Нора Баржес
Шрифт:
Риточка жарит Павла, словно жаркое, своим огнедышаще умелым обихаживанием. Она берет его под руку, она представляет его всем важным птицам и рыбам, она проводит его, Кремера и важных млекопитающих вдоль картин, умело предложив Кремеру самостоятельно рассказать о своих картинах. Ну, право, неужели бы Нора сделала это лучше самого Кремера!
Этот вечер я приготовила для тебя, чтобы тебе наконец-то было уютно, – прошептала Риточка на ухо Павлу, когда газетчики и репортеры зачехлили свои приборы дальнего и ближнего наблюдения и переключились на корзиночки с вчерашним
Ему стало приятно. Ему стало сладко и липко. Ему досталось внимания ничуть не меньше, чем виновнику торжества, он рассказывал и комментировал, откровенничал и хохмил, да они друзья сто лет! Да он помог великому другу вернуться на родину! Да он всегда любил живопись и Кремера и никогда не стремился коллекционировать и вот теперь каждый может увидеть! И каталог он старался, он ничего не пожалел, ну, конечно, Кремер подарит что-нибудь музею, да, Петруха, ну, скажи, да?!!!
Риточка красиво стояла рядом с ним.
Ему было удобно держать спину, ему было приятно носить ее рядом с собой, на своей руке, под своим локтем.

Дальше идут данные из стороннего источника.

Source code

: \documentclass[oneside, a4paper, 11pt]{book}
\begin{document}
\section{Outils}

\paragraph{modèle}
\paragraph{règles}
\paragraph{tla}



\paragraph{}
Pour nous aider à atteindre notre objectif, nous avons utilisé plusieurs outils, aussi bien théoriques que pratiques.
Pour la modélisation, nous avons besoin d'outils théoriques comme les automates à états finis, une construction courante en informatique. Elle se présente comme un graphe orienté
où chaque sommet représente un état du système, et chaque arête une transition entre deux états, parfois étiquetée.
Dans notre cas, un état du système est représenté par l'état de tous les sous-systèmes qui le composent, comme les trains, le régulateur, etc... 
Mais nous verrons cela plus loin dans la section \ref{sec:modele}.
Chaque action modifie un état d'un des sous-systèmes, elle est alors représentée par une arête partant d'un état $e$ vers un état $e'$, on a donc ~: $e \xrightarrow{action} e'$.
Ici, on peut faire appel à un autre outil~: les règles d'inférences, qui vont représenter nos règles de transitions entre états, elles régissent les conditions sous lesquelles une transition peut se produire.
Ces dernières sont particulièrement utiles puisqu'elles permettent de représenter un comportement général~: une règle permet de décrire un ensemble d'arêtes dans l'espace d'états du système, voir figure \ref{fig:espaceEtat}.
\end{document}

После этого кошмара, – выдохнул он в ее ароматное ушко, пахнущее по последней моде, – нам надо отдохнуть, поедем куда-нибудь на недельку?
Это была фраза из фильма.
Миленький, – сказала Риточка, – миленький, как ты устал…
Это тоже была фраза из фильма.
Вернисаж клонился к закату, ценных гостей пригласили в ресторан.
Дозвонилась Нора.
Ей очень плохо, ей нужен доктор. Она просит скорейше вызвать ей неотложную помощь. Она не знает, где Валя, она с трудом дозвонилась.
Кто эта молодая леди рядом с нашим Баржесом?
Она тебе идет, – подмигнул ему Кремер, – сидит хорошо…
А как стоит! – Баржес в хорошем настроении, он насвистывает, как соловей, по дороге в ресторан. Риточка сидит рядом с ним в его пахнущем дорогой кожей авто.
Вызвать ей скорую помощь, бросить все, ехать домой, как было уже не один раз? И месить эту липкую и склизкую глину совместной жизни дальше?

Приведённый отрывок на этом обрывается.